01 Dec 2010

Philip Glass: Itaipu and Three Songs for choir a cappella

Philip Glass has achieved a level of success that places him in a very select group of composers of serious music.

Mozart died at a point where his once-glittering career had him in financial straits. Schubert never heard his greatest compositions performed by a professional orchestra. Beethoven enjoyed some great successes, but he never owned his own publishing company. Philip Glass, however, has Orange Mountain Music, a label solely dedicated to preserving for posterity recorded documents of such compositions as this disc’s Itaipu, a “paean to…the huge hydro-electric dam…on the border between Brazil and Portugal” and Three Songs for Chorus a Cappella, which are not paeans to hydro-electric dams. They are paeans to the 350th anniversary of the founding of Quebec.

What your reviewer admired most about this Orange Mountain disc is the packaging. Simple and elegant, it features a cover photograph of a dam (uncredited and uncaptioned), and some brief notes which give helpful information on the commissioning of the works.
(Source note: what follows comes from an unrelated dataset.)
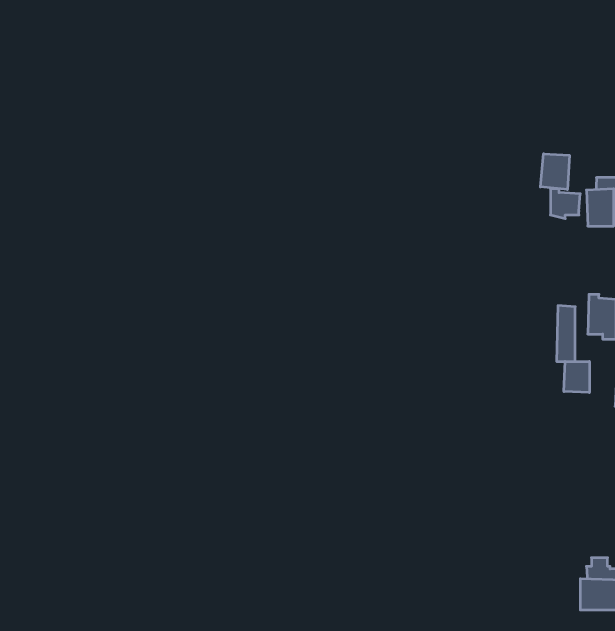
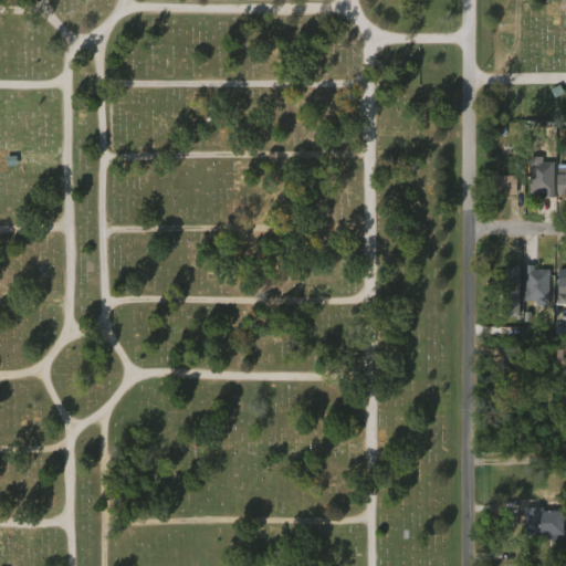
building: [540,154,569,190] -> none
building: [564,361,589,393] -> none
No texts were provided for the Three Songs, but the enunciation of The Crouch End Festival Chorus is impeccable. On Itaipu, the Los Angeles Master Chorale has its own impeccability in chanting “oooh” and “ahh” in various formulations.

Once beyond the packaging, your reviewer found the disc mostly banal, occasionally irritating and sometimes giggle-inducing. The four-beat rhythm underlying most of the 12 minutes of Itaipu’s first section, Mato Grosso, rivals Poe’s telltale heart for sanity-threatening repetitiousness. The following three sections offer different moods but similar musical procedures, and if the actual dam is as crude in structure as the composition, watch out below. In Three Songs, the chorus members with words to sing are accompanied by others offering harmonic support in very very very simple lines mostly enunciated with “buh buh”s and “dah dah”s.

For those keyed into Glass’s style, these compositions are probably rewarding — hypnotic, one supposes, enveloping. To your reviewer — buh buh buh. And dah dah too.